Clearly, the large estimates of what it can value to construct that infrastructure don’t scare Son. “Some people say, after the DeepSeek syndrome, ‘Oh, you are overspending,’” he mentioned shrugging at a February look with Altman at a SoftBank convention in Tokyo. “‘You know, you can save so much more by spending less.’ But I think you are looking at it the wrong way…How much of global GDP will be replaced by something a billion times smarter?”
Son estimates that inside a decade, AI-driven options will exchange a minimum of 5% of worldwide GDP, and probably as a lot as 10%: “You shouldn’t be scared of spending a few trillion dollars if it returns $9 to $18 trillion per year. Why should you try to be efficient? For what? I don’t get it.”
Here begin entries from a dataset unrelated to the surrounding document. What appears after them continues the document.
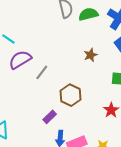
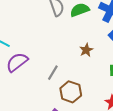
gray line: (42, 72) -> (53, 73), moved

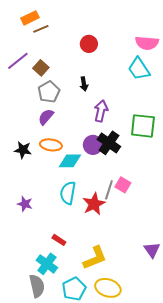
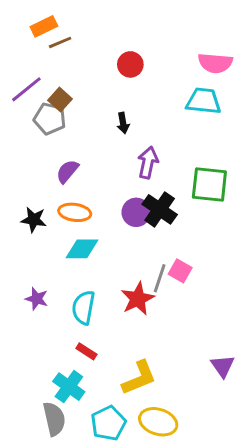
cyan trapezoid: (139, 69) -> (204, 101), turned 130
gray pentagon: (49, 92) -> (50, 119), moved, turned -30
cyan diamond: (70, 161) -> (82, 249), moved
cyan semicircle: (68, 193) -> (83, 308), moved

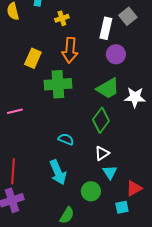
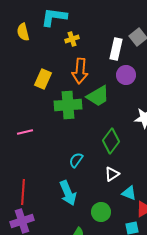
green trapezoid: (108, 88) -> (98, 96), moved
cyan semicircle: (66, 139) -> (76, 160), turned -77
cyan triangle: (110, 172) -> (129, 193), moved, turned -35

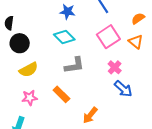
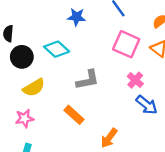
cyan diamond: (64, 37) -> (57, 49), moved
pink square: (108, 37) -> (126, 44), turned -30
pink star: (30, 98) -> (24, 118), moved

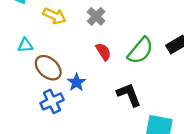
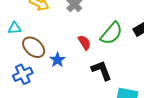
red semicircle: (103, 52) -> (84, 43), moved
blue cross: (52, 101) -> (23, 74), moved

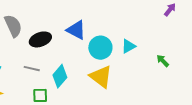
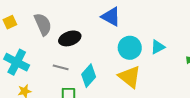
blue triangle: (76, 30) -> (111, 17), moved

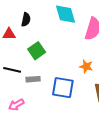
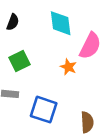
orange star: (86, 66) -> (68, 67), moved

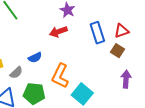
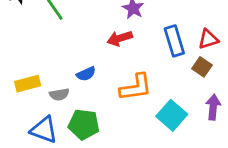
gray semicircle: (16, 73) -> (59, 94), turned 32
orange L-shape: (60, 76) -> (136, 87), moved, turned -125
cyan square: (82, 94) -> (172, 115), moved

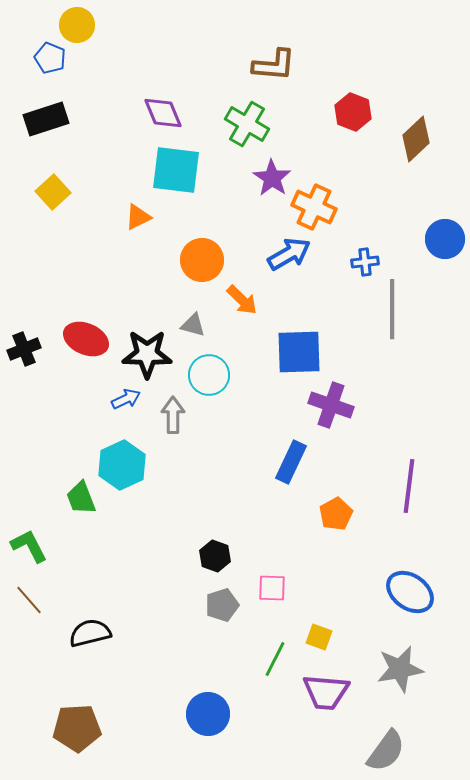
On the similar occasion, Son reminisced about previous conferences with Altman. In 2017, Altman got here to Tokyo searching for funding, however Son despatched him away empty-handed. Two years later, as OpenAI developed one of many world’s most subtle AI fashions, Son supplied to speculate $1 billion within the enterprise. This time Altman refused.
Onstage, Son had a rosier recollection of the 2019 encounter: “You said that you’re going to go for AGI [artificial general intelligence]. I immediately said, ‘I believe you. I want to invest.’ From there I was a believer. I never doubted. Most people at that time thought you were crazy, right?”
“Some people think you’re crazy too,” Altman replied. “It all works out.”
This text seems within the April/Might 2025 challenge of Fortune with the headline “The nine lives of Masayoshi Son.”